■ THE REQUEST ■
Copy out the lines from the one containing "kingdom: Animalia" through the one containing "common name: Brown-hooded kingfisher", with "common name" changed to "vernacular name" and nothing else altered.

■ THE DATA ■
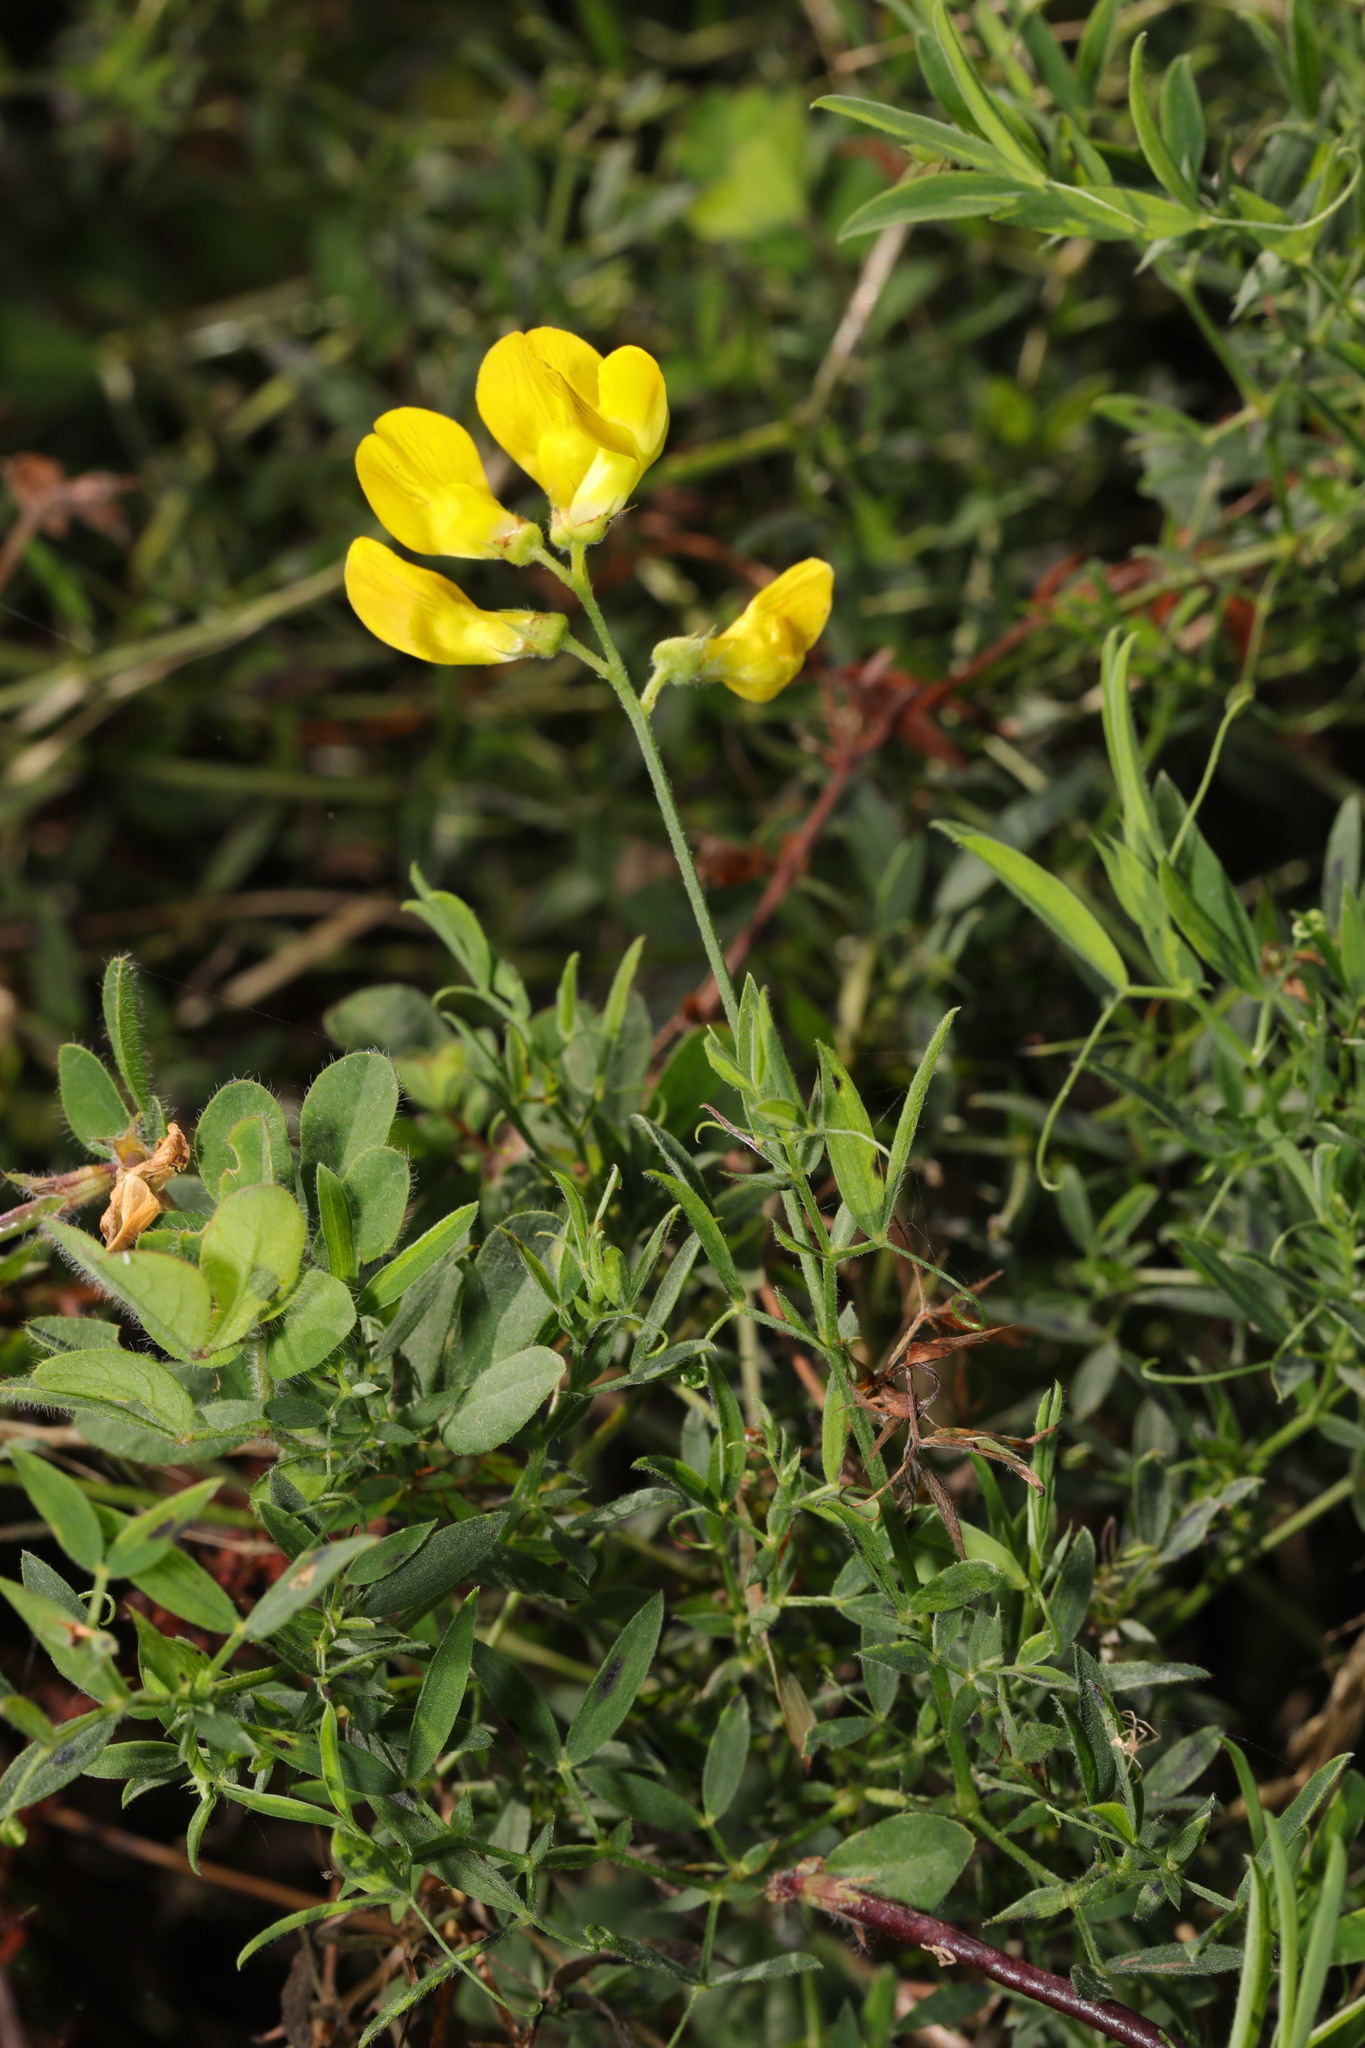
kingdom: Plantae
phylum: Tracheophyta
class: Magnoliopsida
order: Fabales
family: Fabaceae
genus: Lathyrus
* * *
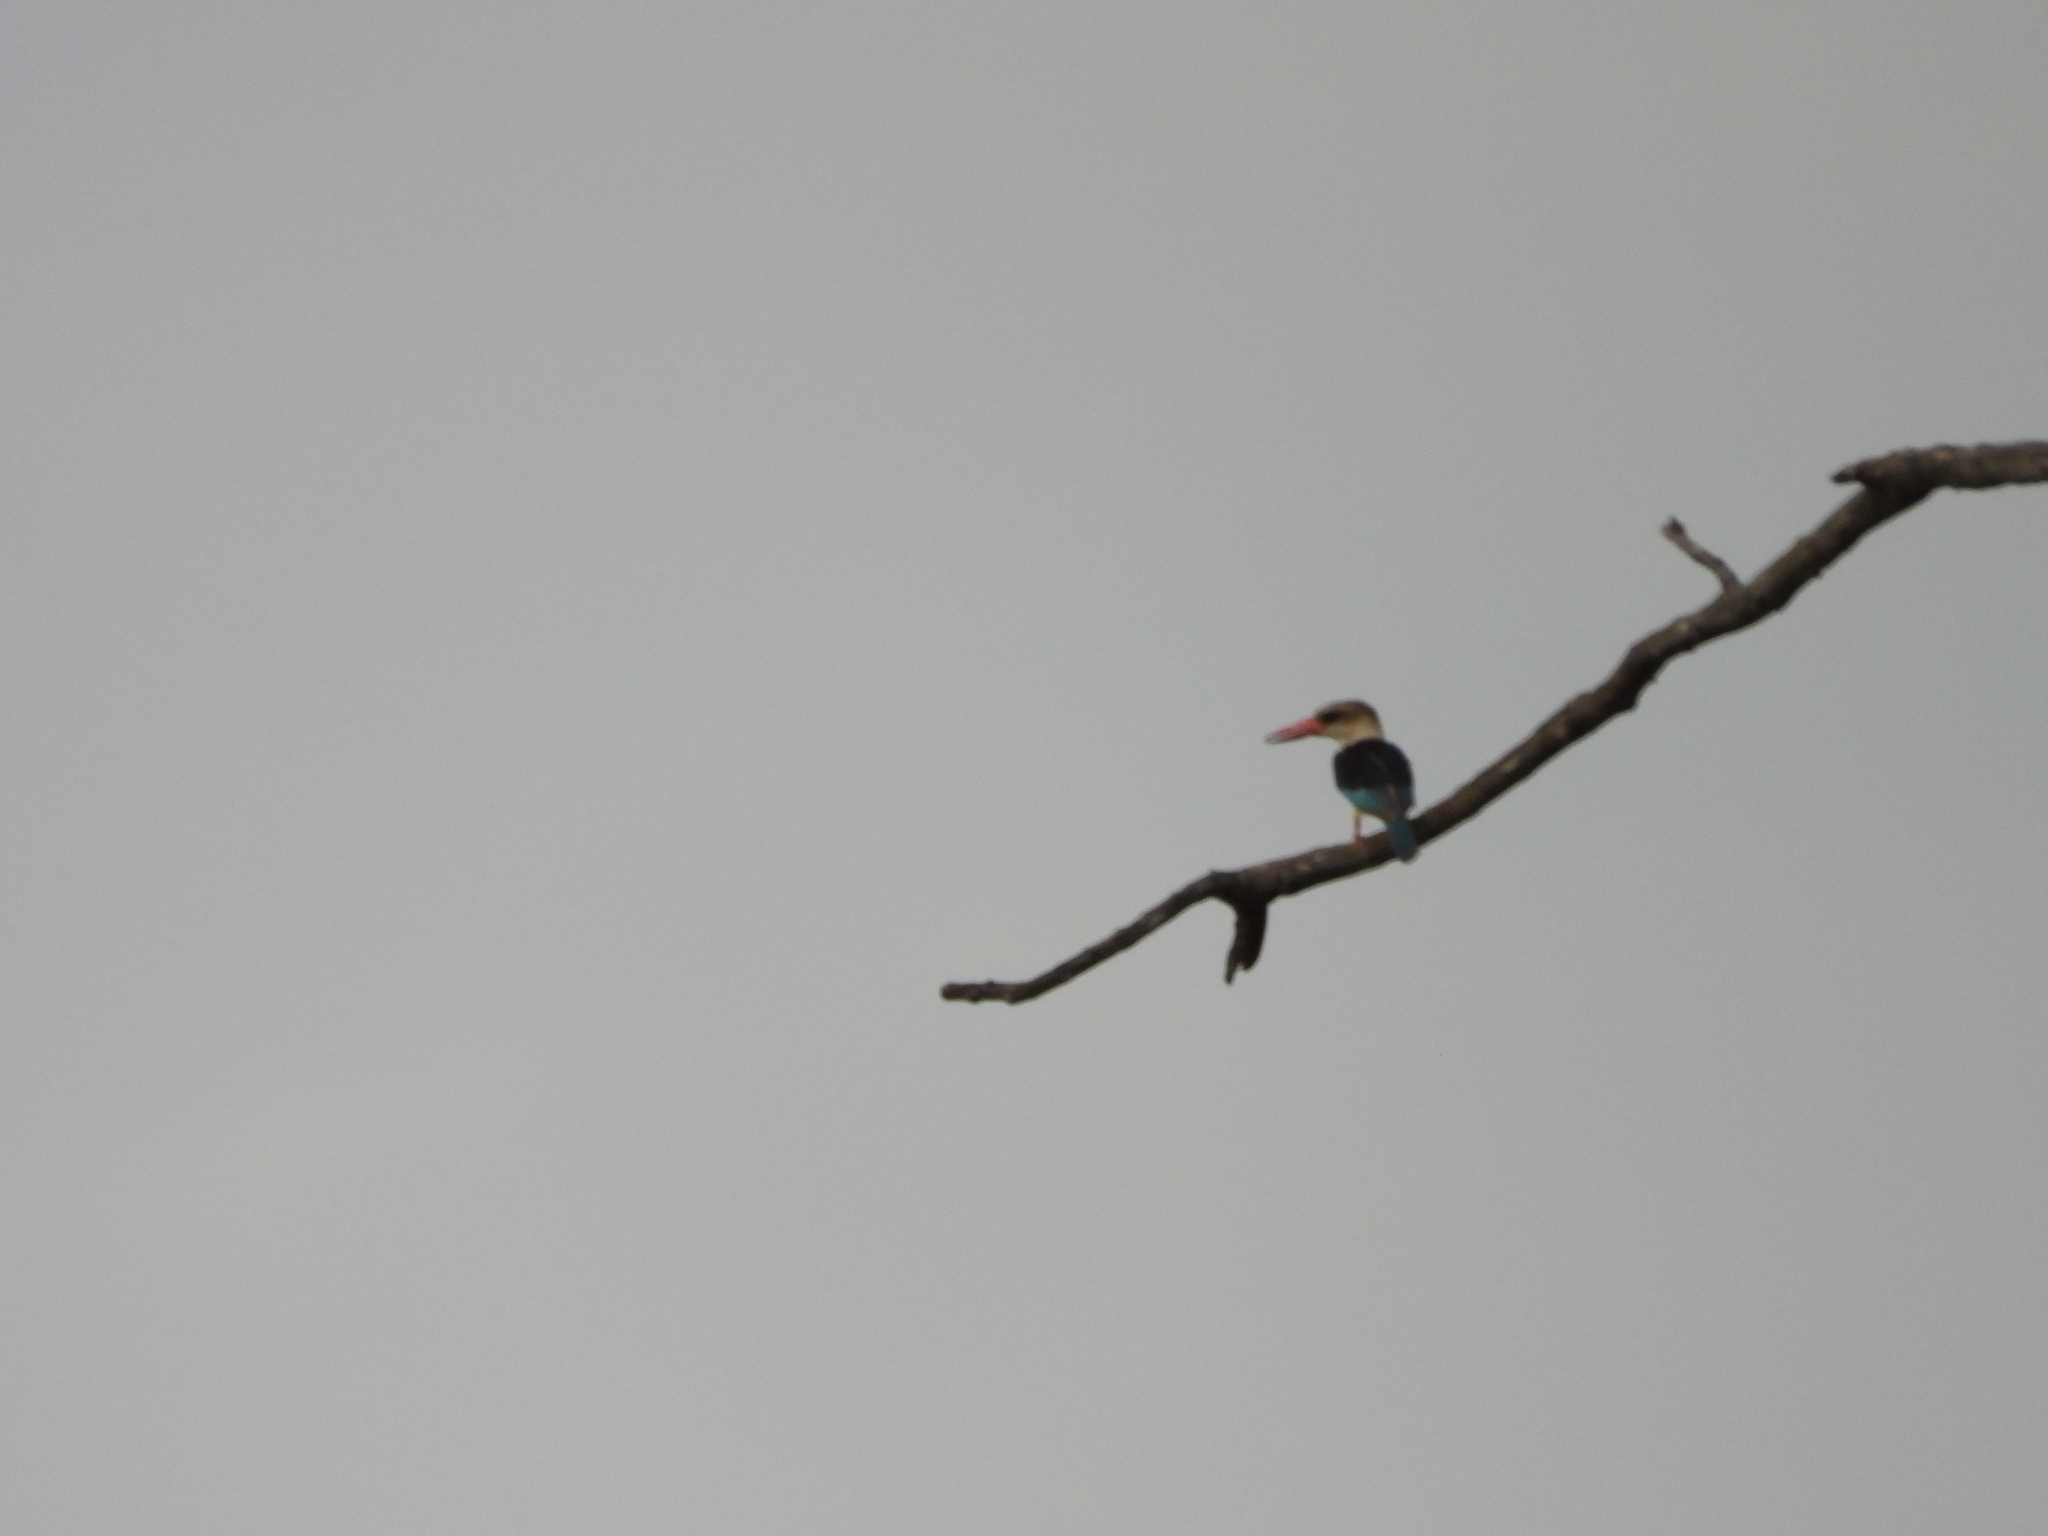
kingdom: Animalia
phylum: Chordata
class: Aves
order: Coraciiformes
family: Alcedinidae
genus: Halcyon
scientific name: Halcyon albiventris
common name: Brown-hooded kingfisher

■ EXERCISE ANSWER ■
kingdom: Animalia
phylum: Chordata
class: Aves
order: Coraciiformes
family: Alcedinidae
genus: Halcyon
scientific name: Halcyon albiventris
vernacular name: Brown-hooded kingfisher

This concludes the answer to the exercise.